The photophysical and electrochemical properties of a series of cationic cyclometalated Ir(III) complexes is reported. The complexes are of general formula [Ir(ppy)2(R,R‘-bpy)]+(1−5; PF6- as counterion) where ppy = 2-phenylpyridinato anion. Complexes 1−3 contain asymmetric bpy ligands with R and R‘ substituents in the 6‘ and 4‘ positions, while complexes 4 and 5 bear bpy ligands symmetrically substituted in the 4 and 4‘ positions. Complex 5 was structurally characterized by single-crystal X-ray crystallography, revealing a cis arrangement of the metalated C atoms of the ppy ligands. All the species exhibit strong absorption in the UV region, due to spin-allowed ligand-centered (LC) transitions, and moderately intense bands in the visible region, due to charge transfer (CT) transitions. Several redox processes have been evidenced in each complex and assigned to specific components. The complexes also exhibit relatively strong and long-lived (from 10-8 to 10-5 s, depending on temperature and matrix) luminescence, in all the experimental conditions used (acetonitrile solution and spin-coated films at 298 K; butyronitrile rigid matrix at 77 K).
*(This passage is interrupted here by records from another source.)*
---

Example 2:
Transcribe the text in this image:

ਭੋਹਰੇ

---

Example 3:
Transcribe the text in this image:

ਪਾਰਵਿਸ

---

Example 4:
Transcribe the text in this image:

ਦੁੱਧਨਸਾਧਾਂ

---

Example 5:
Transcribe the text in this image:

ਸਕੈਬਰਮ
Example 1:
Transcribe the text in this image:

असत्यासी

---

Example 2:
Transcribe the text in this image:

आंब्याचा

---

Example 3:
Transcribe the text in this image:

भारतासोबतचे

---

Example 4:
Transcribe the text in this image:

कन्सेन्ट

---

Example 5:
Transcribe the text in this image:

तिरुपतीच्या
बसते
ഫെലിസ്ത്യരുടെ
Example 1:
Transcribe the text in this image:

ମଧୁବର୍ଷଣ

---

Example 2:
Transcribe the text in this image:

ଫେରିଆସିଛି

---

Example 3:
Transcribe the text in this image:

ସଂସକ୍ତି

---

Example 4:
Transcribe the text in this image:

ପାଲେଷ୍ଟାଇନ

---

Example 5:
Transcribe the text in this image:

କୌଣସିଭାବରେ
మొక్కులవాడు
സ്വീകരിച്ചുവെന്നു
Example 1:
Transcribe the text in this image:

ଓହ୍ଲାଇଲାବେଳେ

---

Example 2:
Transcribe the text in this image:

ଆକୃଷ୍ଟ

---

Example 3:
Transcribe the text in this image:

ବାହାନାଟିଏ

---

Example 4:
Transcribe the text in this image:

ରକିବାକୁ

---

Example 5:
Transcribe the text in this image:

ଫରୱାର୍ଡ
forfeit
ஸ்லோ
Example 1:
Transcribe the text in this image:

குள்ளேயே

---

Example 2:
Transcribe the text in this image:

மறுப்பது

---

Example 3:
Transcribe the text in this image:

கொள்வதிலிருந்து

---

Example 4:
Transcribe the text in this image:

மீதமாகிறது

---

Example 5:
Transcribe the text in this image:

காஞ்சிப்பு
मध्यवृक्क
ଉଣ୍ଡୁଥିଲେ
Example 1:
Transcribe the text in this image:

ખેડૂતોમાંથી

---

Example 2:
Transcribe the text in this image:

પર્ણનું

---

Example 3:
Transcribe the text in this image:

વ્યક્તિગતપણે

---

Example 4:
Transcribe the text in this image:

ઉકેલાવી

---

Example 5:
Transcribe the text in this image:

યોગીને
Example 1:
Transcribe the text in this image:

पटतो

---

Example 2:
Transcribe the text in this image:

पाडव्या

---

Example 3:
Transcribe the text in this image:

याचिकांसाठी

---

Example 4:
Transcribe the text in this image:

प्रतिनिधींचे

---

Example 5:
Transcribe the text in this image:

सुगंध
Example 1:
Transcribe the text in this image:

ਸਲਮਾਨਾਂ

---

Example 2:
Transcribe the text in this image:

The substituents of the polypyridine ligands affect in a substantial way the redox and photophysical properties of the compounds. In particular, a phenyl substituent on the polypyridine chelating ligand in the 6‘ position (complexes 1−3) stabilizes oxidation of an orbital which receives significant contributions from the ppy ligands and leads to emission from triplet ligand-to-ligand charge transfer (LLCT) excited states. When such a phenyl is absent in the ligand structure (complexes 4 and 5), the usual triplet metal-to-ligand charge transfer (MLCT) emission predominates.